• THE RECORDS
↓

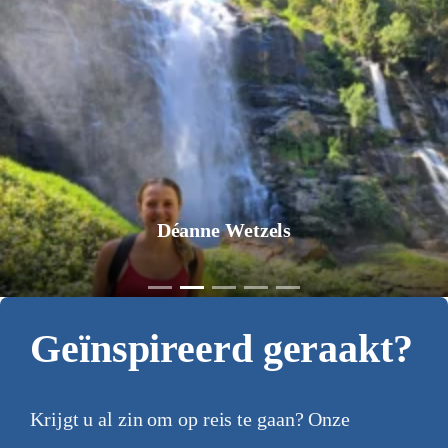
Déanne Wetzels
Geïnspireerd geraakt?
Krijgt u al zin om op reis te gaan? Onze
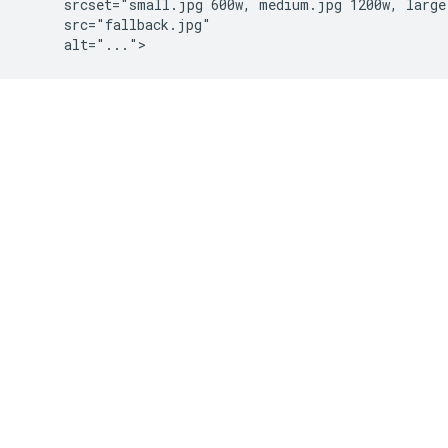
     srcset="small.jpg 600w, medium.jpg 1200w, large.
     src="fallback.jpg"
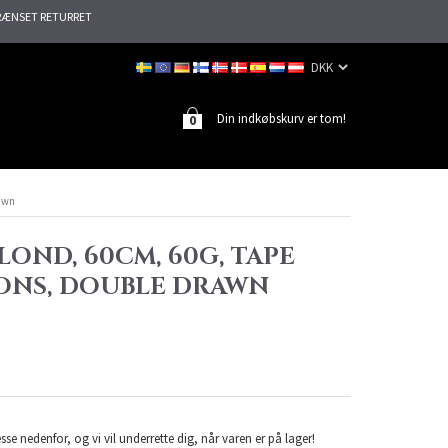
ÆNSET RETURRET
Din indkøbskurv er tom!
0
rawn
BLOND, 60CM, 60G, TAPE
ONS, DOUBLE DRAWN
sse nedenfor, og vi vil underrette dig, når varen er på lager!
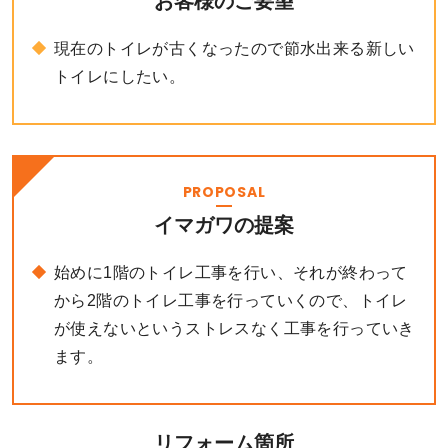
お客様のご要望
現在のトイレが古くなったので節水出来る新しい
トイレにしたい。
PROPOSAL
イマガワの提案
始めに1階のトイレ工事を行い、それが終わって
から2階のトイレ工事を行っていくので、トイレ
が使えないというストレスなく工事を行っていき
ます。
リフォーム箇所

↑

• DIRECTIVE
Quote every line of text in the records above verbatim, omitting the pictures.

• EXPECTED OUTPUT
Déanne Wetzels
Geïnspireerd geraakt?
Krijgt u al zin om op reis te gaan? Onze
     srcset="small.jpg 600w, medium.jpg 1200w, large.
     src="fallback.jpg"
ÆNSET RETURRET
Din indkøbskurv er tom!
0
rawn
BLOND, 60CM, 60G, TAPE
ONS, DOUBLE DRAWN
sse nedenfor, og vi vil underrette dig, når varen er på lager!
お客様のご要望
現在のトイレが古くなったので節水出来る新しい
トイレにしたい。
PROPOSAL
イマガワの提案
始めに1階のトイレ工事を行い、それが終わって
から2階のトイレ工事を行っていくので、トイレ
が使えないというストレスなく工事を行っていき
ます。
リフォーム箇所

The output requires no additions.